Minister of State at the Department of Agriculture Shane McEntee, who is responsible for the sector, also said there is no danger to the hare and opponents should come and witness the sport for themselves.

He said the Government is “committed to supporting the whole greyhound industry” and that includes both track racing and coursing. Speaking at the final day of the National Coursing Meeting in Clonmel, Co Tipperary, Mr McEntee said the greyhound sector creates employment and is a part of Irish life.

“The best greyhounds in the world are bred in Ireland, just like the best horses are bred in Ireland. We have to make sure no one comes near to taking that away from us.”

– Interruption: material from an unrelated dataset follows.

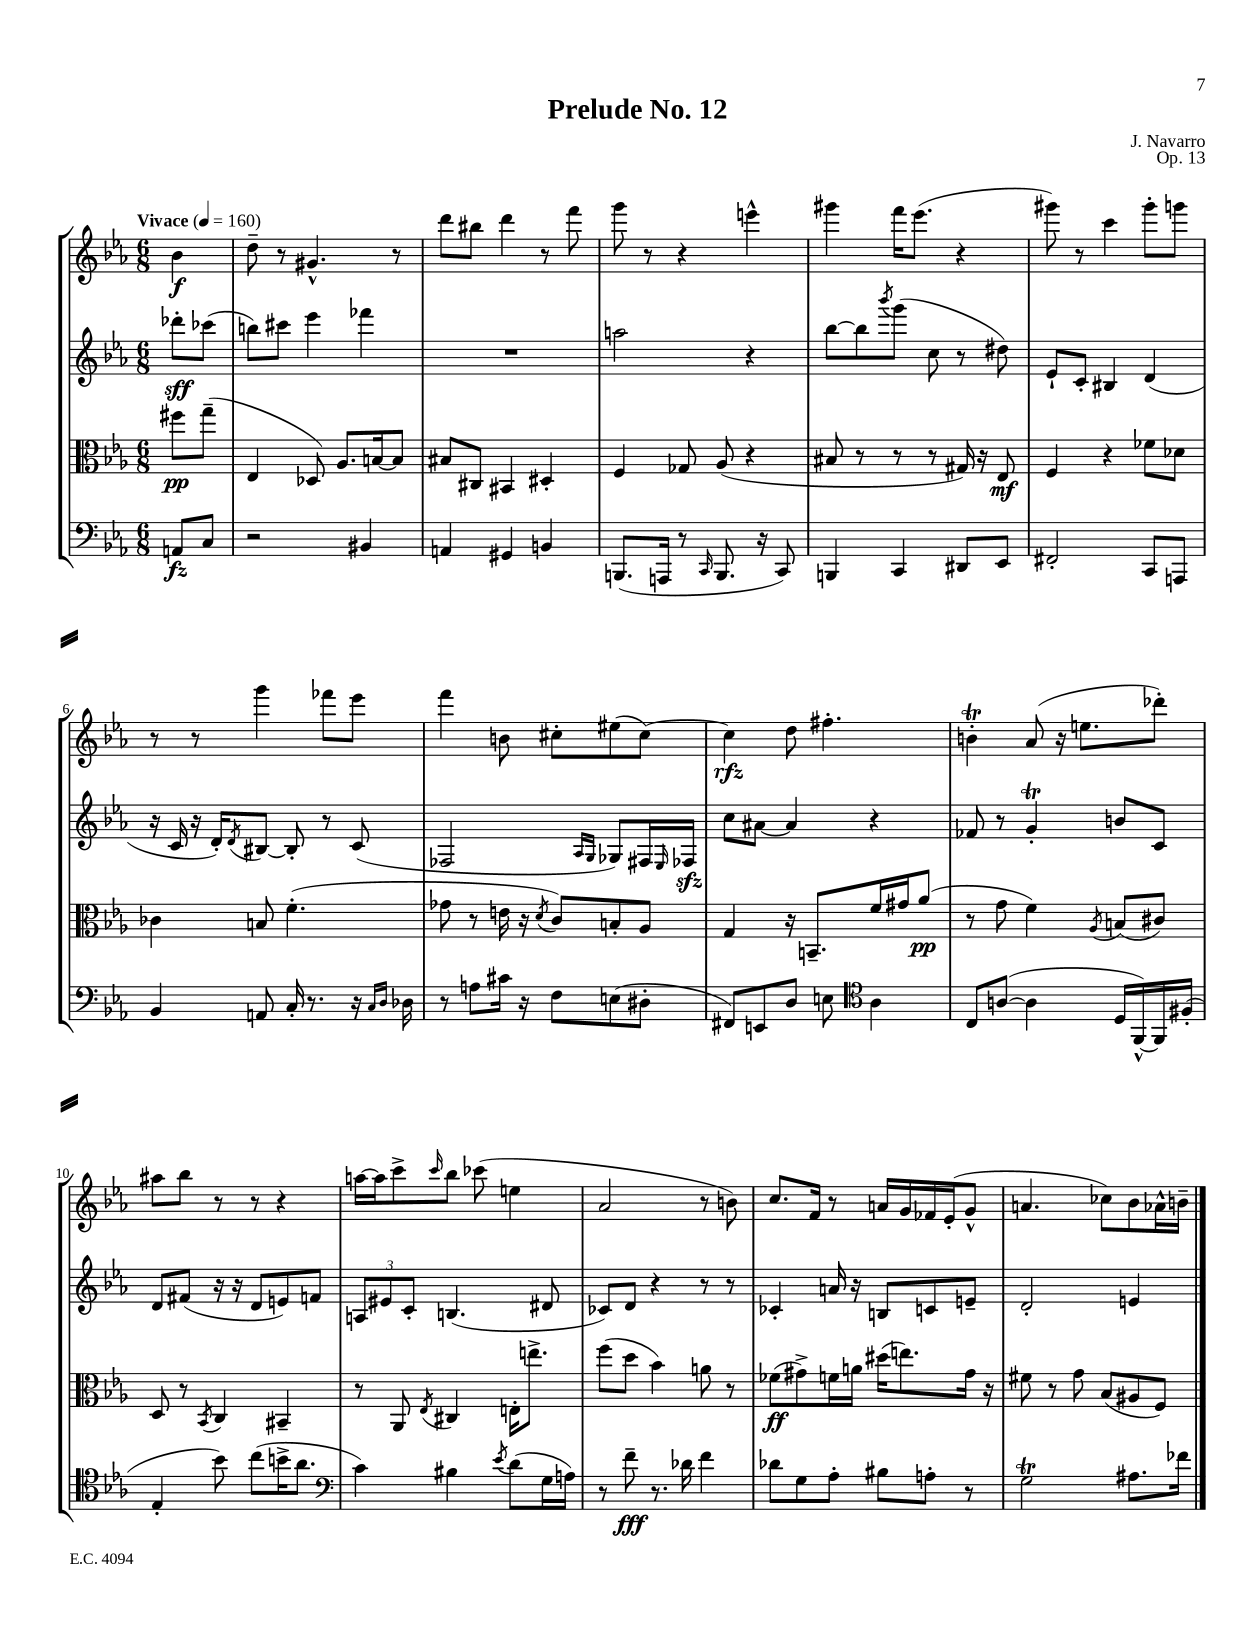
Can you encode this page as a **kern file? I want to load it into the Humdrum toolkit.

Two members of the Technical Group in the Dáil, Clare Daly and Maureen O’Sullivan, have indicated their intention to introduce a private members’ Bill before Easter, seeking the abolition of hare coursing. Mr McEntee yesterday appealed to opponents of the sport to witness it at first hand.

“Anyone who would come down and see what is happening today – the only one that’s being made a fool of is the greyhound. There’s no danger to the hare and people should come and see for themselves.”

Up to 50,000 people are estimated to have attended the three days of the national coursing meeting, in Powerstown Park racecourse in Clonmel, which is estimated to be worth about €16 million to the local economy. Chief-executive of the Irish Coursing Club, DJ Histon, pointed out that muzzling of the greyhounds taking part has been in place since 1993.

He said that, of the 565,000 hares found to exist in Ireland in a Department of the Environment survey in 2007, coursing clubs required 1 per cent.

The Clonmel event attracted large-scale protests in the years before muzzling was introduced but in recent years opposition has been more low-key.

A small crowd led by the Animal Rights Action Network held a “symbolic” protest outside Powerstown Park on Monday but there was no picket yesterday.